Representantes dos setores de turismo e eventos pediram, nesta quinta-feira (27/03/2025), durante uma comissão geral no Plenário da Câmara dos Deputados, a prorrogação dos benefícios fiscais do Programa Emergencial de Retomada do Setor de Eventos (Perse), criado para apoiar as empresas afetadas pela pandemia de Covid-19. O fim antecipado do programa, previsto para março de 2024, pode comprometer a recuperação financeira de muitas dessas empresas. Durante a comissão, os representantes solicitaram ao governo federal a recuperação dos recursos usados indevidamente por empresas de outros setores para permitir a continuidade do programa.
O Perse foi instituído em 2021 para reduzir as alíquotas de PIS/Pasep, Cofins, CSLL e IRPJ a zero para empresas que se habilitassem até 2 de agosto de 2024. Entre os estabelecimentos beneficiados estão hotéis, casas de eventos, agências de viagens e prestadores de serviços de transporte. O programa foi projetado para aliviar os impactos financeiros da pandemia sobre esses setores, que enfrentaram fechamento de estabelecimentos e a interrupção de atividades.
O deputado Gilson Daniel (Pode-ES), presidente da frente parlamentar da hotelaria, lembrou que o setor de eventos, turismo e hotelaria foi um dos mais afetados pelos fechamentos durante a pandemia e ainda não recuperou sua estabilidade.
“Se nada for feito, correremos o risco de que já no mês de abril milhares de empregos fiquem desamparados”, afirmou o deputado.
Em 2024, a Lei 14.859/24 estabeleceu novas regras para o Perse, com a previsão de término em 2026 ou até o alcance do limite de R$ 15 bilhões em incentivos. Segundo dados da Receita Federal, o limite será atingido em março de 2024. A partir de abril, o benefício fiscal será suspenso. O deputado Gilson Daniel pediu ao ministro da Fazenda, Fernando Haddad, que recursos utilizados de maneira indevida sejam recuperados e retornem ao Perse.

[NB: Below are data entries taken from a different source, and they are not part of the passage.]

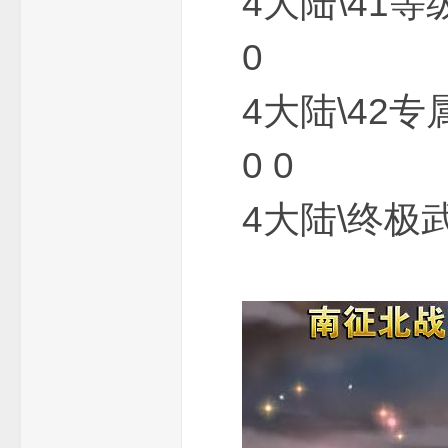
4大陆\41等
0
4大陆\42专
0 0
麻
4大陆\终极武器
G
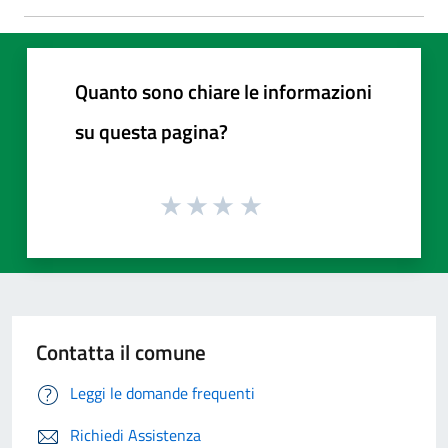
Quanto sono chiare le informazioni
su questa pagina?
Contatta il comune
Leggi le domande frequenti
Richiedi Assistenza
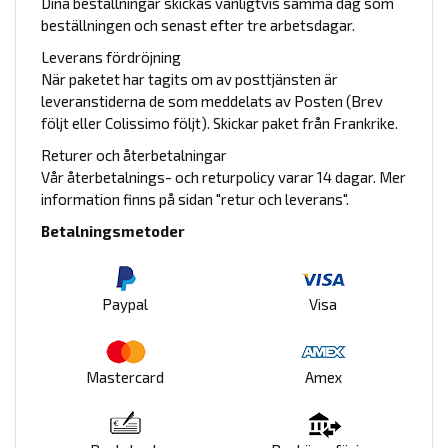
Dina beställningar skickas vanligtvis samma dag som
beställningen och senast efter tre arbetsdagar.
Leverans fördröjning
När paketet har tagits om av posttjänsten är
leveranstiderna de som meddelats av Posten (Brev
följt eller Colissimo följt). Skickar paket från Frankrike.
Returer och återbetalningar
Vår återbetalnings- och returpolicy varar 14 dagar. Mer
information finns på sidan "retur och leverans".
Betalningsmetoder
Paypal
Visa
Mastercard
Amex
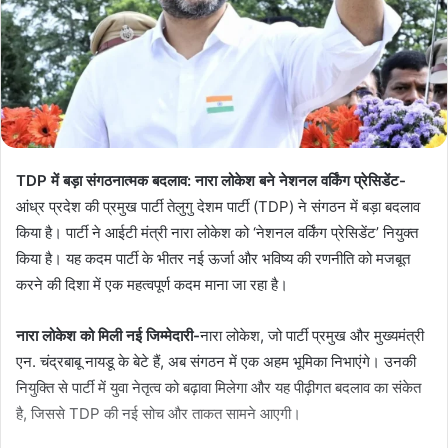
TDP में बड़ा संगठनात्मक बदलाव: नारा लोकेश बने नेशनल वर्किंग प्रेसिडेंट-
आंध्र प्रदेश की प्रमुख पार्टी तेलुगु देशम पार्टी (TDP) ने संगठन में बड़ा बदलाव
किया है। पार्टी ने आईटी मंत्री नारा लोकेश को ‘नेशनल वर्किंग प्रेसिडेंट’ नियुक्त
किया है। यह कदम पार्टी के भीतर नई ऊर्जा और भविष्य की रणनीति को मजबूत
करने की दिशा में एक महत्वपूर्ण कदम माना जा रहा है।
नारा लोकेश को मिली नई जिम्मेदारी-
नारा लोकेश, जो पार्टी प्रमुख और मुख्यमंत्री
एन. चंद्रबाबू नायडू के बेटे हैं, अब संगठन में एक अहम भूमिका निभाएंगे। उनकी
नियुक्ति से पार्टी में युवा नेतृत्व को बढ़ावा मिलेगा और यह पीढ़ीगत बदलाव का संकेत
है, जिससे TDP की नई सोच और ताकत सामने आएगी।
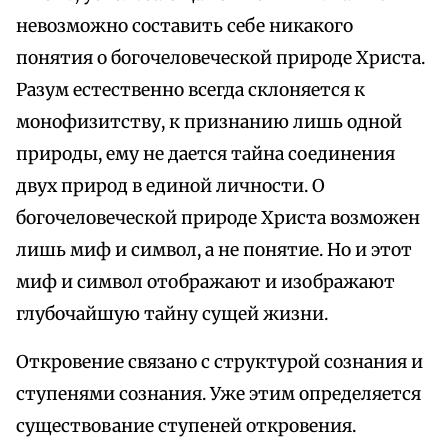
невозможно составить себе никакого
понятия о богочеловеческой природе Христа.
Разум естественно всегда склоняется к
монофизитству, к признанию лишь одной
природы, ему не дается тайна соединения
двух природ в единой личности. О
богочеловеческой природе Христа возможен
лишь миф и символ, а не понятие. Но и этот
миф и символ отображают и изображают
глубочайшую тайну сущей жизни.
Откровение связано с структурой сознания и
ступенями сознания. Уже этим определяется
существование ступеней откровения.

O deputado Felipe Carreras (PSB-PE), que se reuniu com o ministro da Fazenda, mencionou que a legislação autoriza isenções para 30 setores da Classificação Nacional de Atividade Econômica (CNAE), mas mais de 150 setores foram beneficiados. Carreras afirmou que, durante a reunião, o ministro Haddad se mostrou aberto à ideia de recompor o programa com a recuperação dos recursos usados indevidamente.
“Caso haja o uso indevido, esse recurso vai voltar ao programa”, declarou.
O economista Thiago Xavier Cortez, da Tendências Consultoria Integrada, apontou falhas de comunicação e transparência no Perse. Segundo ele, há inconsistências entre os dados da Receita Federal e os cálculos da consultoria, além de problemas na entrega de relatórios e na falta de detalhamento sobre as empresas habilitadas. Cortez também afirmou que um terço das dez maiores beneficiárias do programa está em desacordo com a legislação.
O presidente da Associação Brasileira da Indústria de Hotéis (ABIH), Manoel Cardoso Linhares, defendeu que o Perse é uma política pública essencial para a manutenção de empregos e destacou que o encerramento antecipado do programa representa um descumprimento do acordo firmado com o setor. Linhares também criticou a falta de transparência e diálogo por parte da Receita Federal.
O presidente da Associação Brasileira dos Promotores de Eventos, Doreni Isaías Caramori Jr., destacou que o Perse apresenta inconsistências numéricas e de procedimentos, o que justifica sua continuidade até que essas questões sejam resolvidas.
*Com informações da Agência Câmara de Notícias.